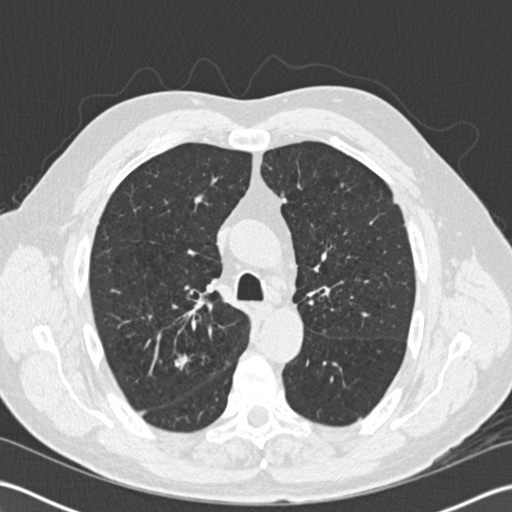
Low-dose screening chest CT, axial slice; second annual screen; lung window (W 1500 / L -600 HU); 2 mm slice thickness; standard (soft-tissue) reconstruction kernel (B30f); slice 56 of 204 in the series; 512 × 512 image matrix, field of view 350 × 350 mm. Male, age 65 years at enrolment. Former smoker at enrolment.
• Lesion marked by an expert reader, bounding box <158,348,202,385> (left, top, right, bottom; pixels).
• The screening reader recorded 6 non-calcified nodules or masses ≥4 mm on this exam (right upper lobe, left upper lobe, left upper lobe, right upper lobe, left upper lobe, right upper lobe); which of them this box marks is not recorded.
• Participant outcome: lung cancer diagnosed 421 days after this screen — adenocarcinoma, NOS, right upper lobe, moderately differentiated (G2), stage IA (AJCC 6th edition), 16 mm at pathology.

• [Your goal]: The lines above that include "upper" should each be listed.

• [Result]:
• The screening reader recorded 6 non-calcified nodules or masses ≥4 mm on this exam (right upper lobe, left upper lobe, left upper lobe, right upper lobe, left upper lobe, right upper lobe); which of them this box marks is not recorded.
• Participant outcome: lung cancer diagnosed 421 days after this screen — adenocarcinoma, NOS, right upper lobe, moderately differentiated (G2), stage IA (AJCC 6th edition), 16 mm at pathology.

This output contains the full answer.